I would actually like to see the Bad Plus do more standards, not because I don’t love their original compositions, but because I think they do standards well. I’ve seen the individual musicians in different settings playing standards and thought them all spectacular. Last March I saw Ethan filling out a Paul Motian trio with Larry Grenadier. They played standards exclusively with the most wonderful, laid-back groove imaginable. Earlier in December I saw Reid and Dave backing saxophonist Chris Speed at John Zorn’s club The Stone. They played, along with an original or two and an Albert Ayler tune, Charlie Parker’s ‘Segment’ and Coltrane’s ’26-2′. The deconstructed groove they brought to those two songs makes them some of my favorite renderings of them that I have heard.

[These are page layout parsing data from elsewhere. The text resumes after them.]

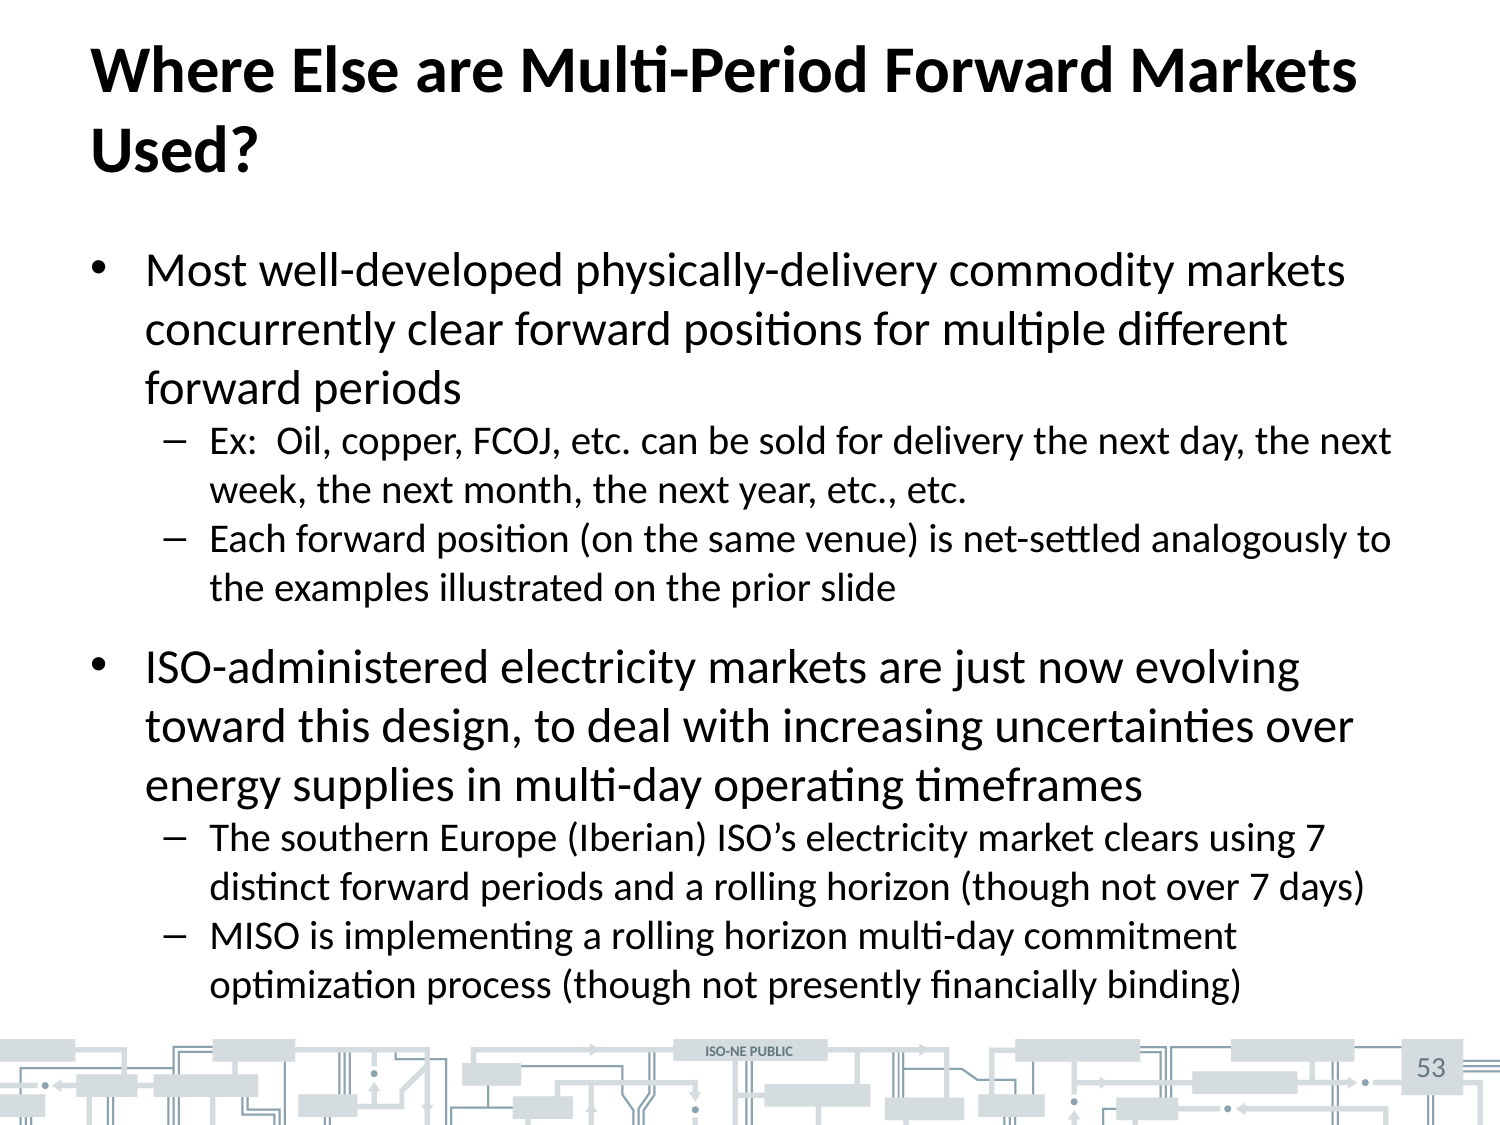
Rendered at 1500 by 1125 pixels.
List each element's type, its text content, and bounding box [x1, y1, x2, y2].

title Where Else are Multi-Period Forward Markets Used? [75, 12, 1425, 200]
list Most well-developed physically-delivery commodity markets concurrently clear forward positions for multiple different forward periods Ex: Oil, copper, FCOJ, etc. can be sold for delivery the next day, the next week, the next month, the next year, etc., etc. Each forward position (on the same venue) is net-settled analogously to the examples illustrated on the prior slide ISO-administered electricity markets are just now evolving toward this design, to deal with increasing uncertainties over energy supplies in multi-day operating timeframes The southern Europe (Iberian) ISO’s electricity market clears using 7 distinct forward periods and a rolling horizon (though not over 7 days) MISO is implementing a rolling horizon multi-day commitment optimization process (though not presently financially binding) [75, 229, 1425, 1020]
slide_number 53 [1400, 1044, 1463, 1088]
picture [0, 1031, 1500, 1125]
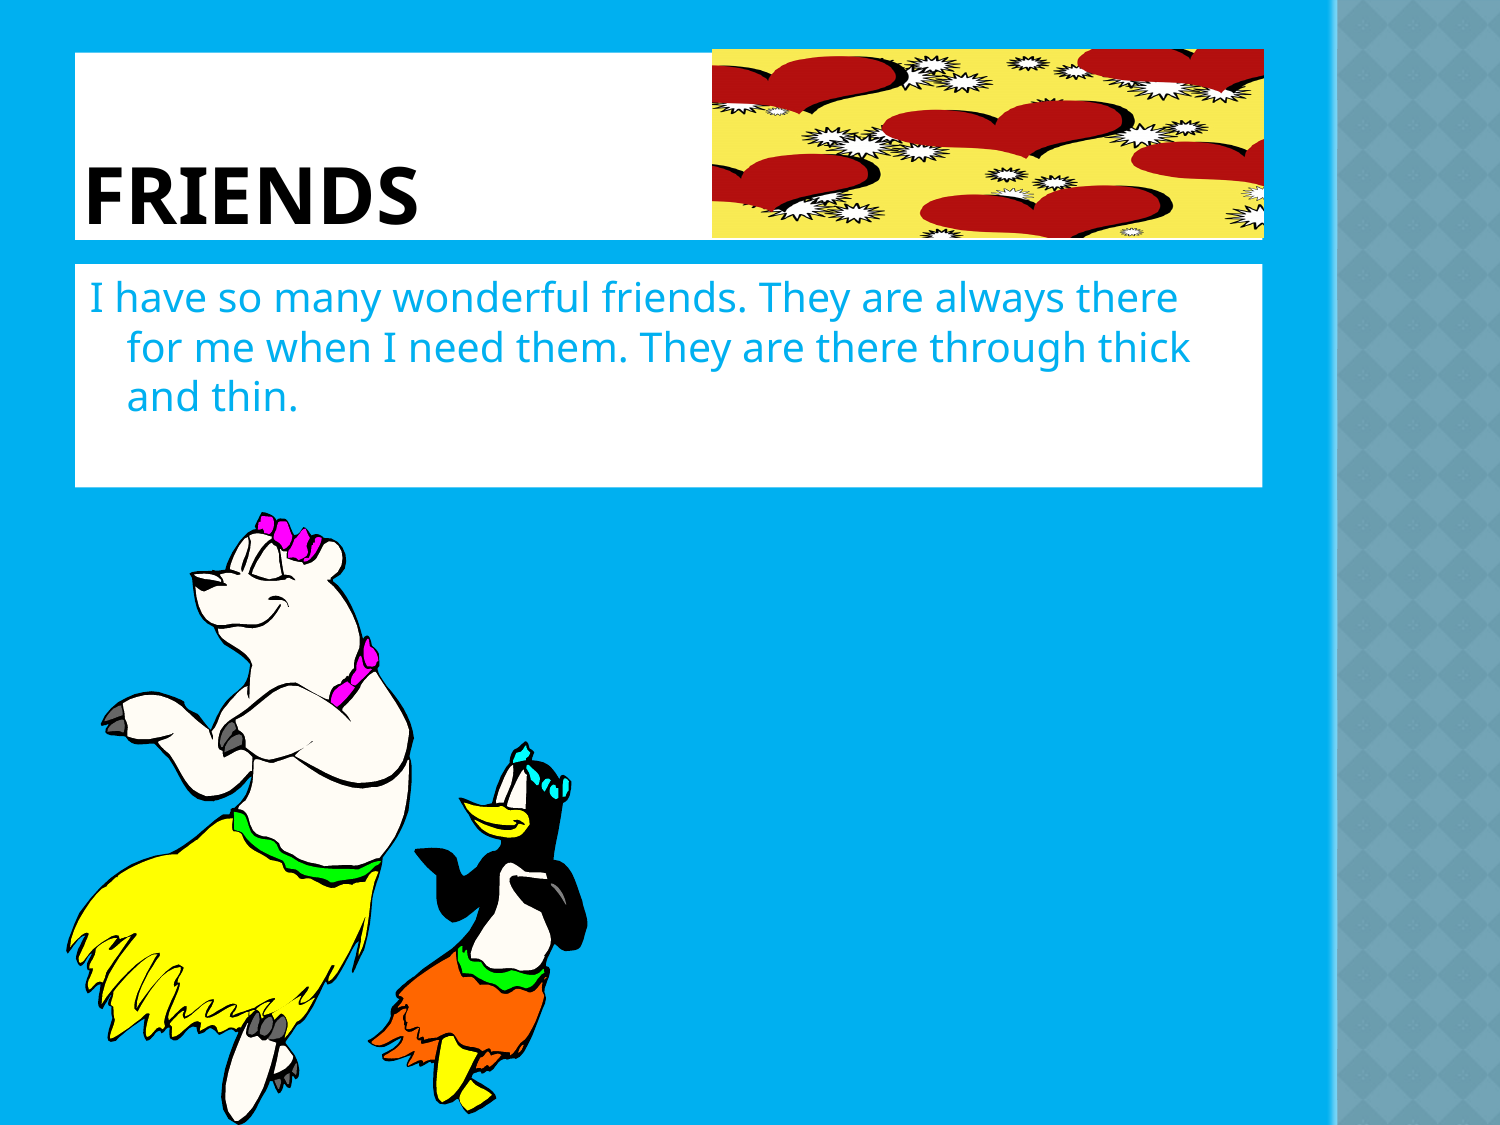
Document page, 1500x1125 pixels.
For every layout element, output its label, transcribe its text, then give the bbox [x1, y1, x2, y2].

picture [370, 743, 586, 1112]
picture [68, 514, 412, 1123]
title Friends [75, 52, 703, 240]
picture [712, 50, 1263, 238]
list I have so many wonderful friends. They are always there for me when I need them. They are there through thick and thin. [75, 264, 1263, 488]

Ethan also contributed another spectacular example of avant garde composition in the second set’s ‘Sing for a Silver Dollar’. As the song evolved it came to a particularly atmospheric portion, which included Dave King using E.T. shaped toys which made some sort of feedback like sound. This brings me to my biggest complaint about Bad Plus shows: the audience. The E.T. toys are not the only non-conventional music-making device in Dave King’s toolbox, and I think the sound of the band is better for it. Every time he pulls something like a vintage toy out to use, however, there are invariably sniggers from the audience, who seem to look at that sort of thing as a joke or gimmick. To be sure, there is much humor in the Bad Plus’ music, but I do no think it’s a joke. For as wacky as the E.T. toys looked (and they looked kind of wacky) the music was great. I don’t know what exactly the toys were meant to do as toys, but the sort of ambient feedback Dave produced with them worked with the ambiance of the song perfectly. Had you closed your eyes and not seen the toys, you wouldn’t have known there was a reason to laugh. For all the humor in their music, that particular song was rather serious. Why should it be interrupted with laughter? On occasion the Bad Plus gets derided as some sort of novelty band (‘you know, that jazz trio that plays that Nirvana song’). If they haven’t proven themselves to be much more than a novelty act by now, then I don’t know what the deal is.

As expected a great show. I understand they are recording or recently did record new material for an album, I’m excited to see how it turns out.